Succede tutto alla fine, come sempre. E come era logico aspettarsi. E sia chiaro: il fatto che la maggior parte delle società italiane aspetti gli ultimissimi giorni di mercato per provare a rinforzarsi è l’ennesima conferma di come il sistema non sia migliorato.
E, soprattutto, di come in Italia i soldi siano finiti da un pezzo. Di conseguenza, in tanti hanno appreso l’arte di sopravvivere anche in assenza di grazia. C’è chi in questo fondamentale è un fenomeno, chi è bravo e chi lo è dovuto diventare con il tempo e l’esperienza per restare a galla. Fenomeni in tempi di saldi lo sono stati l’Atalanta e la Roma.
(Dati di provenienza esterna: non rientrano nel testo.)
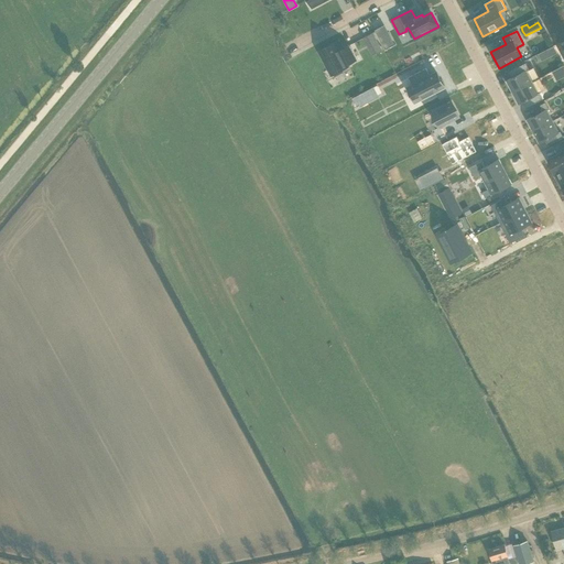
[(364,38),(372,54),(382,50),(372,32),(364,38)]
Atalanta, Roma e il mercato dei saldi
Vendere Honest Ahanor alla stessa società che un mese e mezzo prima aveva staccato un assegno superiore ai 60 milioni per Palestra è un altro capolavoro made in Bergamo. Dal Chelsea questa volta arriveranno altri 40 milioni e passa per un giovane di prospettiva, questo sì. Ma venduto benissimo. La connection Atalanta-Chelsea è già storia, così come è una bella storia il ritorno di Frank Kessie. Ecco, questo sì che è un gran colpo. Piazzato in silenzio, senza rubare l’occhio, senza mettere in giro manifesti e voci. Atangana, il procuratore del calciatore, si è fatto vedere con la Juventus “usata” per disegnare un’altra strategia. Poi ha messo in giro un interesse inesistente della Roma e, nel frattempo, ha portato avanti la trattativa vera, reale. Quella con l’Atalanta. Geniale, nulla da dire. Il problema è chi gli è andato dietro senza capirlo.
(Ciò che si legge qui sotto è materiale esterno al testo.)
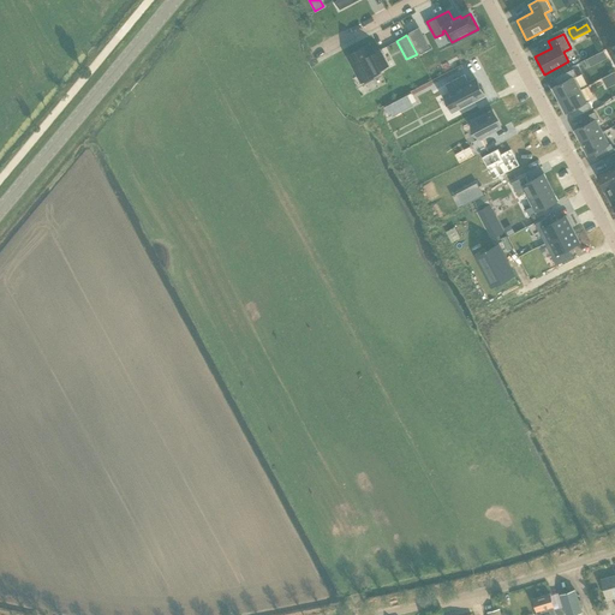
[(422,35),(413,40),(417,46),(424,42),(422,35)]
Atalanta benissimo, Roma 30 e lode. Una cosa serviva per essere extra competitivi e diventare, almeno sulla carta, la vera alternativa all’Inter. E cioè un difensore. Il club è riuscito a prendere uno dei migliori per alzare il livello, perché Balerdi, acquistato dal Marsiglia, è da anni uno dei più forti, interessanti e di prospettiva (anche per margini di ulteriore crescita) in giro per l’Europa. Bella chiamata e, soprattutto, ora ci sono tutte le condizioni per vivere una stagione all’avanguardia.
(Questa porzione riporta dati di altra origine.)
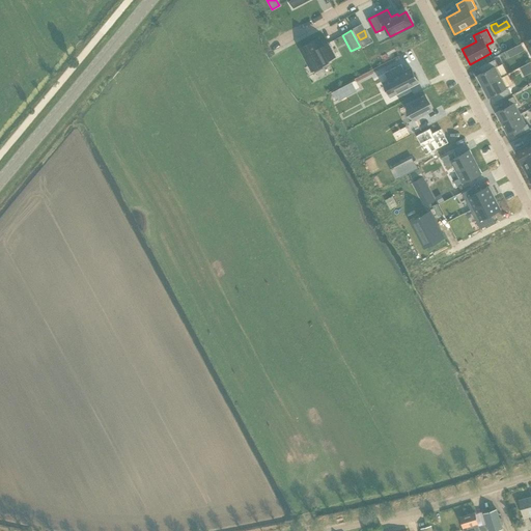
[(319,46),(316,38),(299,48),(312,72),(329,63),(328,61),(336,57),(328,42),(319,46)]
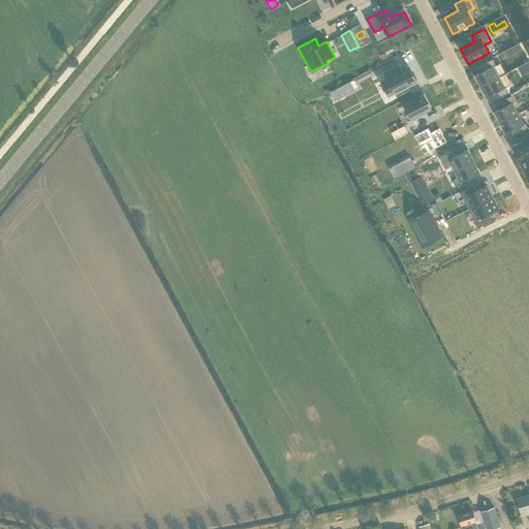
[(519,43),(514,47),(517,53),(523,50),(519,43)]
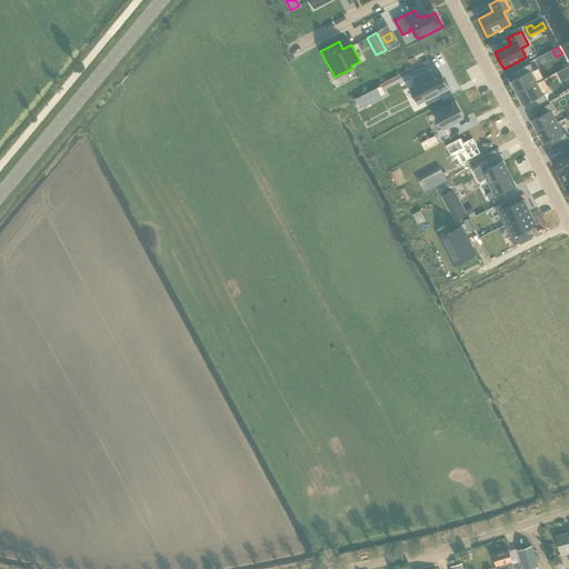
[(510,81),(517,93),(537,82),(531,71),(533,70),(530,63),(513,72),(517,78),(510,81)]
Roma antagonista dell’Inter, Napoli e Milan dietro
Le cose vanno dette prima, anche con il rischio di essere smentiti: la Roma, per quanto fatto nello scorso anno e per quello che è stato aggiunto in questa sessione estiva, è l’antagonista dell’Inter. Non il Napoli di Massimiliano Allegri, che non convince per niente (ma siamo all’inizio). E nemmeno il Milan, nonostante i due successi (anche belli per come sono arrivati) contro due avversari soft come Torino e Venezia.
Ai saldi è andato via Rafael Leao. Ma non in Premier League, nemmeno nella Liga e nemmeno in uno dei super top club d’Europa. Leao è stato acquistato dal Galatasaray per 44 milioni e, con tutto il rispetto per il club turco, questa la dice lunga su un percorso personale fatto di punti bassi, alcuni anche bassissimi, e pochi alti su cui ci ha costruito un castello che è venuto giù con il tempo. Per potenzialità poteva essere un crack, si è accontentato del compitino e non è stato super iper professionale in campo e fuori. Aveva tutto per spaccare e invece va via con un bagaglio pieno di rimpianti. Peccato, ma ognuno è artefice del proprio destino.
Monza e Frosinone, saldi anche per la lotta salvezza
Ai saldi chi gioca per mantenere la Serie A dovrà ingegnarsi parecchio. Due su tutti: Monza e Frosinone, attualmente fragilissime per un torneo così impegnativo. Le altre non è che se la passino meglio, sia chiaro.